[Data records]

-*-

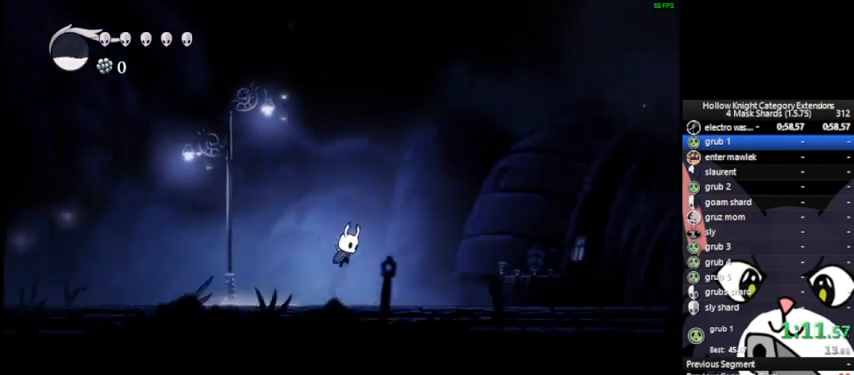
Gameplay with a controller (PlayStation layout); each line is a JSON object with the inputs held at the frame after it. "events" lists button and stick changes between this image and that frame as [ms after this image, input, new state], when the widget could be followed in between. Not read: L1 right_stick.
{"buttons": ["CROSS"], "left_stick": "down-right", "events": []}
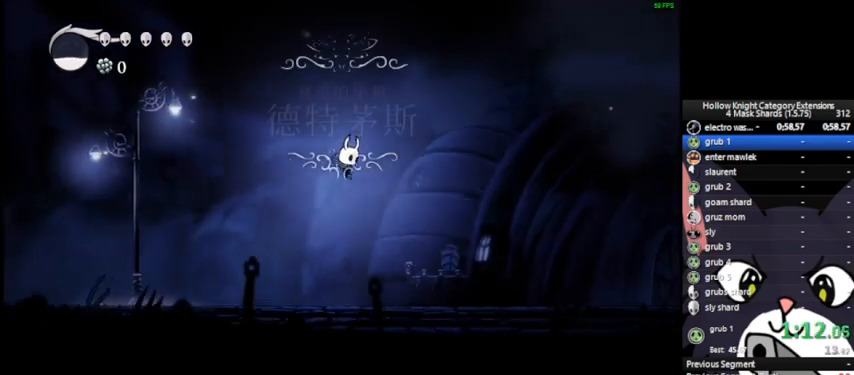
{"buttons": ["CROSS"], "left_stick": "down-right", "events": []}
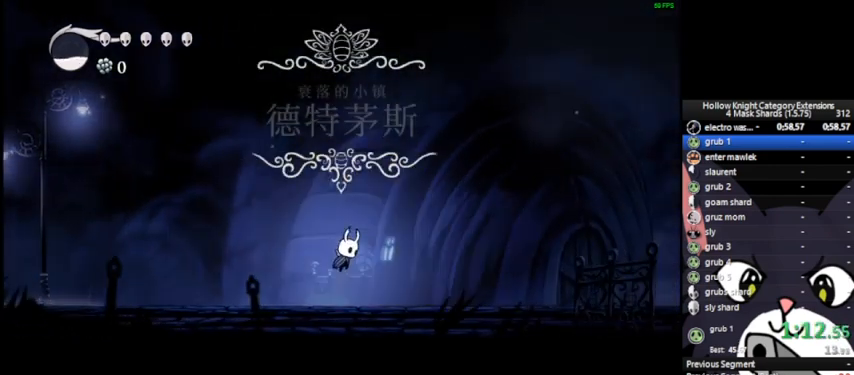
{"buttons": ["CROSS"], "left_stick": "down-right", "events": []}
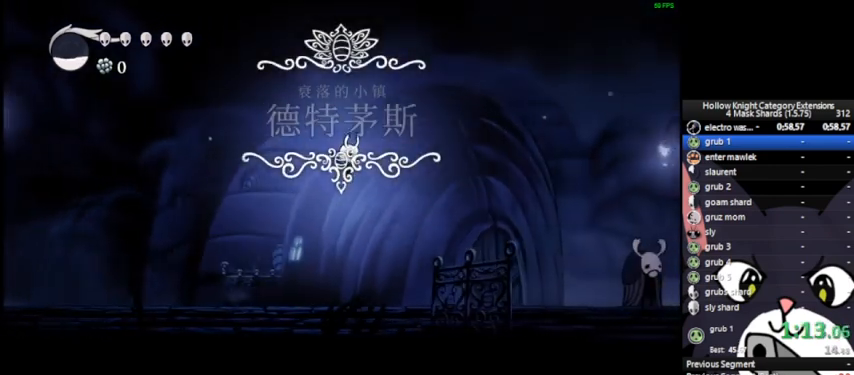
{"buttons": ["CROSS"], "left_stick": "down-right"}
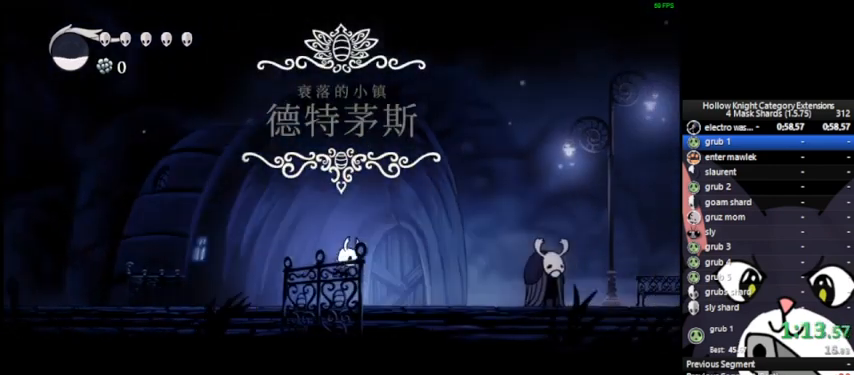
{"buttons": ["CROSS"], "left_stick": "down-right", "events": []}
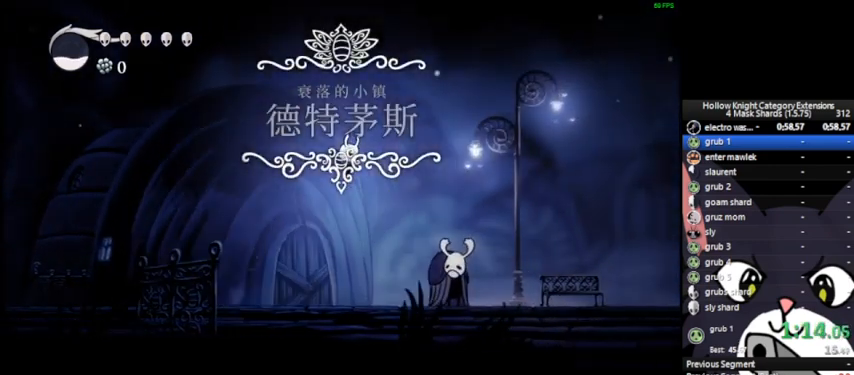
{"buttons": ["CROSS"], "left_stick": "down-right", "events": []}
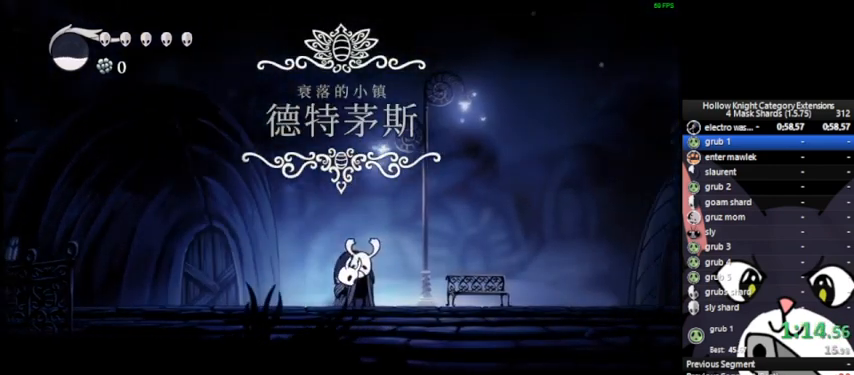
{"buttons": ["CROSS"], "left_stick": "down-right", "events": []}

-*-

# [BRIEF]
Print every entry exactly as written, without the pictures.

# [SOLUTION]
Gameplay with a controller (PlayStation layout); each line is a JSON object with the inputs held at the frame after it. "events" lists button and stick changes between this image and that frame as [ms after this image, input, new state], when the widget could be followed in between. Not read: L1 right_stick.
{"buttons": ["CROSS"], "left_stick": "down-right", "events": []}
{"buttons": ["CROSS"], "left_stick": "down-right", "events": []}
{"buttons": ["CROSS"], "left_stick": "down-right", "events": []}
{"buttons": ["CROSS"], "left_stick": "down-right"}
{"buttons": ["CROSS"], "left_stick": "down-right", "events": []}
{"buttons": ["CROSS"], "left_stick": "down-right", "events": []}
{"buttons": ["CROSS"], "left_stick": "down-right", "events": []}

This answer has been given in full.